··· Provided text ···
That reworking of the old “show the town you’re in” trope is the best evidence of Shelton’s fresh approach to his show — with a stage designed to create a bunch of front-row bar seats, humor and easy-going connection with the audience.
The moment of the show happened when Pearce appeared on stage and engaged — there’s no other word for it — Shelton in a blow-the-roof-off vocal showdown on “Lonely Tonight.”
Shelton’s reaction — “Holy s***. That’s pretty damned cool. You’re welcome, Lincoln.”
Other high points included his “duet” with a projected Stefani on “Nobody but You,” his latest hit “No Body” and the revved up duo of “Hillbilly Bone” and “Boys ‘Round Here” that launched the entertaining show that had been rehearsed in the arena to its end.
Pearce doesn’t usually introduce “Never Wanted To Be That Girl.” But she had to Thursday, her first big show after a big event.
“I wanted to write a real country song with my friend Ashley McBryde,” she said. “A couple weeks ago, the craziest thing happened, it won a Grammy. Thank you for loving country music, thank you for loving this song. Now I’m going to be Ashley for a minute.”
··· Data rows ···
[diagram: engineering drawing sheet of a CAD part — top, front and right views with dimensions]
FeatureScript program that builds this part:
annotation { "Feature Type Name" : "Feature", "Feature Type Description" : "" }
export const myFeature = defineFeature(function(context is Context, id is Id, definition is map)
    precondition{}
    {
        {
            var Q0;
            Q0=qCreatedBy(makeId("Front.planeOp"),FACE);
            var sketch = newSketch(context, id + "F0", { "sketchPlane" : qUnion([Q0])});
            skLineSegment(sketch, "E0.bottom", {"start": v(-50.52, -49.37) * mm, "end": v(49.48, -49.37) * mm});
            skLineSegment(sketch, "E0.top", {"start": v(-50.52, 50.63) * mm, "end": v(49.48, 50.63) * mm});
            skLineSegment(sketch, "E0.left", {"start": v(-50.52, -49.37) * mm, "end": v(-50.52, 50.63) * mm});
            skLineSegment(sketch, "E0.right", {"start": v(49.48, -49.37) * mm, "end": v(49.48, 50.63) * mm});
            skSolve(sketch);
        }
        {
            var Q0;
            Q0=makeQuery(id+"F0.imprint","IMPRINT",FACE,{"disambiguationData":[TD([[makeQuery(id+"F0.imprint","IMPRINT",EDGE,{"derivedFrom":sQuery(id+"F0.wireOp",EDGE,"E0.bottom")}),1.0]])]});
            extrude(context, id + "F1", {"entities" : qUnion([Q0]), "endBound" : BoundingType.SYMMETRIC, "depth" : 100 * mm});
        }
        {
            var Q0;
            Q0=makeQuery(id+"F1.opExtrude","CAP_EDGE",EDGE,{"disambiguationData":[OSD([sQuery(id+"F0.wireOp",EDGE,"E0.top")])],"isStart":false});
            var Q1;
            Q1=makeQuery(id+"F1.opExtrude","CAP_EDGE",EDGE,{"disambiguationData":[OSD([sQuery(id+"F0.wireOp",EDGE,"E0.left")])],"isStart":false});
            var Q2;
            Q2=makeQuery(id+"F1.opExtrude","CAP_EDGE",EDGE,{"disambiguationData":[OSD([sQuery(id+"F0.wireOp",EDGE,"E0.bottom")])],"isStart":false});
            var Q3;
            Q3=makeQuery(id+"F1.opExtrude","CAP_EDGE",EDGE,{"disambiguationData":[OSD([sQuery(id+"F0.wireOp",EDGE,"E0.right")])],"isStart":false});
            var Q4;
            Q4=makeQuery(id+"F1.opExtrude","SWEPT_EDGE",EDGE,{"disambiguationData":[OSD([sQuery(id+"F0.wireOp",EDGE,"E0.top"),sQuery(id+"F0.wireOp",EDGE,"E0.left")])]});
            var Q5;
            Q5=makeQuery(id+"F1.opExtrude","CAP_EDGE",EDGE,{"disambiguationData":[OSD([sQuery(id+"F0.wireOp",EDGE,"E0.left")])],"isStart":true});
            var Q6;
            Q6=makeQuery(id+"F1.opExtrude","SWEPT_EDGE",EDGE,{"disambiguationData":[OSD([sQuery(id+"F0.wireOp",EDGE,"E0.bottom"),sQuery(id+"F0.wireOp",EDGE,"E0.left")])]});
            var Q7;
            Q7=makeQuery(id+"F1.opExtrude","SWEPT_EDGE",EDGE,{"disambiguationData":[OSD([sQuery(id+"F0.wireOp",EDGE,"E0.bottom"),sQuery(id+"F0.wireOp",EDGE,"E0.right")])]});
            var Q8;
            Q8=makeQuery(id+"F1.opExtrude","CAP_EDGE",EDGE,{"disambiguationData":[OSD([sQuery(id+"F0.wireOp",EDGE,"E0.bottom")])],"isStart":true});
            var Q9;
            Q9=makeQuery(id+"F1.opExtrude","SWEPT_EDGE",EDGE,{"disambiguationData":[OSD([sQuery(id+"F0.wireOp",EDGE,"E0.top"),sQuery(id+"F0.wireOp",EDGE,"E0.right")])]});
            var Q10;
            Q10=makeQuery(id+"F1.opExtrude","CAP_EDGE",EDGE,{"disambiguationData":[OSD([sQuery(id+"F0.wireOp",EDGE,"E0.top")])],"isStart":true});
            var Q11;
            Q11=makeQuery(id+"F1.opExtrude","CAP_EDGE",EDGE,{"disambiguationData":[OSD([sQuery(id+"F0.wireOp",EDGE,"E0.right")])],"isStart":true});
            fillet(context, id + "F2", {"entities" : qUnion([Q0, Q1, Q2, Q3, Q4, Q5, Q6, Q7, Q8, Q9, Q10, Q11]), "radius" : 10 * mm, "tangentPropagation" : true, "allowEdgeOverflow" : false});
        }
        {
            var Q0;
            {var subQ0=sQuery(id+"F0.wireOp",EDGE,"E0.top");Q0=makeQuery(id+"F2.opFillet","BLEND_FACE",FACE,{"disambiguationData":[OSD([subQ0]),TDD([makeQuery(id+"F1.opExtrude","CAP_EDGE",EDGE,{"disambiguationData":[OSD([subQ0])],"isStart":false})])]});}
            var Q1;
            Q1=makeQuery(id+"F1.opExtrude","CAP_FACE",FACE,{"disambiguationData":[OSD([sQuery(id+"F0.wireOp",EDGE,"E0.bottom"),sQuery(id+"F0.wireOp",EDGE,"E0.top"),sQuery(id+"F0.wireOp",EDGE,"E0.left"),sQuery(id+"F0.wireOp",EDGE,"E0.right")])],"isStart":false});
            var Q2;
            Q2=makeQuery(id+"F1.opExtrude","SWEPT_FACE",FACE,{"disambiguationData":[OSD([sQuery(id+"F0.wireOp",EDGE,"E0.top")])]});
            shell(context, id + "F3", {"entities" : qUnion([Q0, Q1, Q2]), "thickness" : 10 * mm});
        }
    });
···
-- Task requirements --
a: Recast the paragraph of the concert review beginning "Other high points included" as a short list, keeping its main facts.
b: Carry on the concert review from its final sentence.
The data that accompanies the concert review is not needed here.

-- Results of the exercise --
a:
Other high points:
- Shelton's "duet" with a projected Stefani on "Nobody but You"
- His latest hit, "No Body"
- The revved-up pairing of "Hillbilly Bone" and "Boys 'Round Here," which opened the show

b:
So began the song that took the best country/duo group Grammy — one of the highlights of the 45-minute set that showed how far Pearce has come from The Single Barrel and why, four years later, she’s poised to be a country superstar.
Establishing her traditional country bona fines with “Dear Miss Loretta,” her tribute to Loretta Lynn, Pearce bounced from hit to hit — contrasting the defiant breakup ballad “Should’ve Known Better” with the countryish love song “Closer To You” from the ’90s, reaching back to her breakthrough “Every Little Thing” and plugging her new songs.
And she did so with confidence, an engaging down-to-earth personality and perfect country-pop style. She’s going to be headlining arenas sooner rather than later.